-- Data follows --

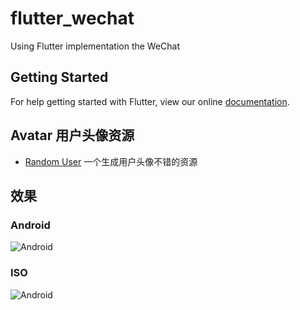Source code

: # flutter_wechat

Using Flutter implementation the WeChat

## Getting Started

For help getting started with Flutter, view our online
[documentation](https://flutter.io/).


## Avatar 用户头像资源
- [Random User](https://www.randomuser.me/) 一个生成用户头像不错的资源


## 效果
### Android
![Android](./screenshots/Flutter-Wechat-Android.gif)

### ISO
![Android](./screenshots/Flutter-Wechat-Iphone.gif)
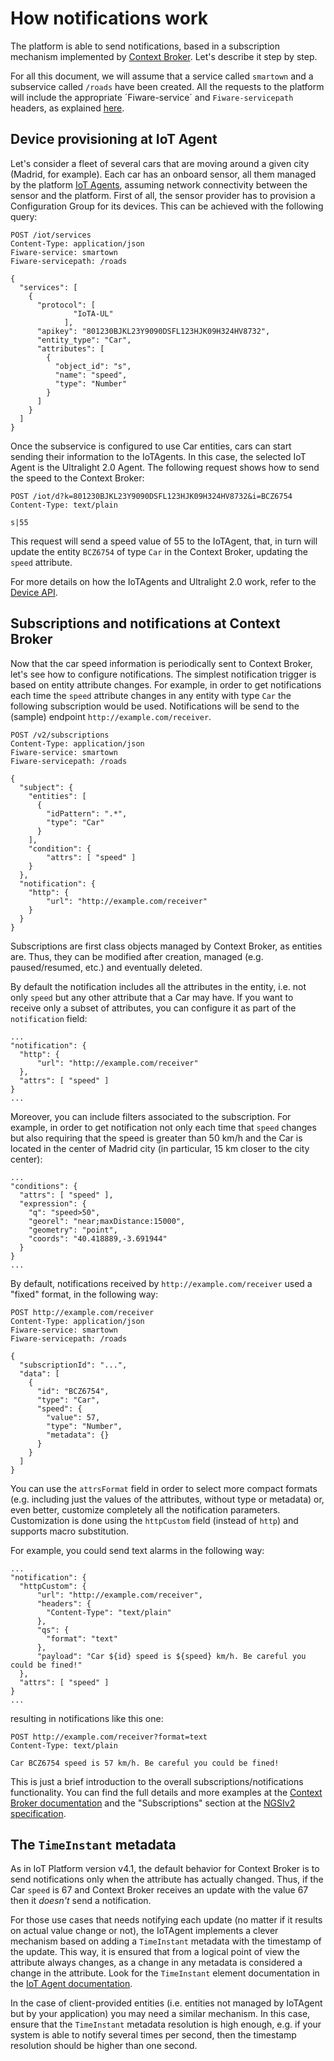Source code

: # How notifications work

The platform is able to send notifications, based in a subscription mechanism implemented by 
[Context Broker](../context_broker.md). Let's describe it step by step.

For all this document, we will assume that a service called `smartown` and a subservice called `/roads` have been
created. All the requests to the platform will include the appropriate ´Fiware-service´ and `Fiware-servicepath`
headers, as explained [here](../multitenancy.md).

## Device provisioning at IoT Agent

Let's consider a fleet of several cars that are moving around a given city (Madrid, for example). Each car has an 
onboard sensor, all them managed by the platform [IoT Agents](../device_gateway.md), assuming network connectivity
between the sensor and the platform. First of all, the sensor provider has to provision a Configuration Group
for its devices. This can be achieved with the following query:

    POST /iot/services
    Content-Type: application/json
    Fiware-service: smartown
    Fiware-servicepath: /roads

    {
      "services": [
        {
          "protocol": [
                  "IoTA-UL"
                ],
          "apikey": "801230BJKL23Y9090DSFL123HJK09H324HV8732",
          "entity_type": "Car",
          "attributes": [
            {
              "object_id": "s",
              "name": "speed",
              "type": "Number"
            }
          ]
        }
      ]
    }

Once the subservice is configured to use Car entities, cars can start sending their information to the IoTAgents. In this
case, the selected IoT Agent is the Ultralight 2.0 Agent. The following request shows how to send the speed to the Context
Broker:

    POST /iot/d?k=801230BJKL23Y9090DSFL123HJK09H324HV8732&i=BCZ6754
    Content-Type: text/plain

    s|55

This request will send a speed value of 55 to the IoTAgent, that, in turn will update the entity `BCZ6754` of type
`Car` in the Context Broker, updating the `speed` attribute.

For more details on how the IoTAgents and Ultralight 2.0 work, refer to the [Device API](../device_api.md).

## Subscriptions and notifications at Context Broker 

Now that the car speed information is periodically sent to Context Broker, let's see how to configure notifications.
The simplest notification trigger is based on entity attribute changes. For example, in order to get
notifications each time the `speed` attribute changes in any entity with type `Car` the following
subscription would be used. Notifications will be send to the (sample) endpoint `http://example.com/receiver`.

    POST /v2/subscriptions
    Content-Type: application/json
    Fiware-service: smartown
    Fiware-servicepath: /roads

    {
      "subject": {
        "entities": [
          {
            "idPattern": ".*",
            "type": "Car"
          }
        ],
        "condition": {
            "attrs": [ "speed" ]
        }
      },
      "notification": {
        "http": {
            "url": "http://example.com/receiver"
        }
      }
    }

Subscriptions are first class objects managed by Context Broker, as entities are. Thus, they can be modified 
after creation, managed (e.g. paused/resumed, etc.) and eventually deleted. 

By default the notification includes all the attributes in the entity, i.e. not only `speed` but any other
attribute that a Car may have. If you want to receive only a subset of attributes, you can configure it
as part of the `notification` field:

    ...
    "notification": {
      "http": {
          "url": "http://example.com/receiver"
      },
      "attrs": [ "speed" ]
    }
    ...

Moreover, you can include filters associated to the subscription. For example, in order to get notification not
only each time that `speed` changes but also requiring that the speed is greater than 50 km/h and the Car 
is located in the center of Madrid city (in particular, 15 km closer to the city center):

    ...
    "conditions": {
      "attrs": [ "speed" ],
      "expression": {
        "q": "speed>50",
        "georel": "near;maxDistance:15000",
        "geometry": "point",
        "coords": "40.418889,-3.691944"        
      }
    }
    ...
         
By default, notifications received by `http://example.com/receiver` used a "fixed" format, in the following way:

    POST http://example.com/receiver
    Content-Type: application/json
    Fiware-service: smartown
    Fiware-servicepath: /roads

    {
      "subscriptionId": "...",   
      "data": [ 
        { 
          "id": "BCZ6754", 
          "type": "Car",   
          "speed": { 
            "value": 57, 
            "type": "Number", 
            "metadata": {} 
          }
        } 
      ]
    }


You can use the `attrsFormat` field in order to select more compact formats (e.g. including just the values of the
attributes, without type or metadata) or, even better, customize completely all the notification parameters.
Customization is done using the `httpCustom` field (instead of `http`) and supports macro substitution. 

For example, you could send text alarms in the following way:

    ...
    "notification": {
      "httpCustom": {
          "url": "http://example.com/receiver",
          "headers": { 
            "Content-Type": "text/plain" 
          },
          "qs": {
            "format": "text"
          },
          "payload": "Car ${id} speed is ${speed} km/h. Be careful you could be fined!" 
      },
      "attrs": [ "speed" ]
    }
    ...


resulting in notifications like this one:

    POST http://example.com/receiver?format=text
    Content-Type: text/plain

    Car BCZ6754 speed is 57 km/h. Be careful you could be fined!

This is just a brief introduction to the overall subscriptions/notifications functionality. You can find
the full details and more examples at the [Context Broker documentation](https://fiware-orion.readthedocs.io/en/1.4.0/user/walkthrough_apiv2/index.html#subscriptions) and the "Subscriptions" section at the
[NGSIv2 specification](http://telefonicaid.github.io/fiware-orion/api/v2/stable/).

## The `TimeInstant` metadata

As in IoT Platform version v4.1, the default behavior for Context Broker is to send notifications only
when the attribute has actually changed. Thus, if the Car `speed` is 67 and Context Broker receives
an update with the value 67 then it *doesn't* send a notification.

For those use cases that needs notifying each update (no matter if it results on actual value change or not), the
IoTAgent implements a clever mechanism based on adding a `TimeInstant` metadata with the timestamp of the update. 
This way, it is ensured that from a logical point of view the attribute always changes, as a change in any metadata 
is considered a change in the attribute. Look for the `TimeInstant` element documentation in the [IoT Agent documentation](https://github.com/telefonicaid/iotagent-node-lib#the-timeinstant-element).

In the case of client-provided entities (i.e. entities not managed by IoTAgent but by your application) you may need a 
similar mechanism. In this case, ensure that the `TimeInstant` metadata resolution is high enough, e.g. if your system
is able to notify several times per second, then the timestamp resolution should be higher than one second.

-- Data concluded --

Task to complete: Copy out the data from its first line down to the line containing "- [Random User](https://www.randomuser.me/)", and include that line. Leave out the pictures.

Response area:
Source code

: # flutter_wechat

Using Flutter implementation the WeChat

## Getting Started

For help getting started with Flutter, view our online
[documentation](https://flutter.io/).


## Avatar 用户头像资源
- [Random User](https://www.randomuser.me/) 一个生成用户头像不错的资源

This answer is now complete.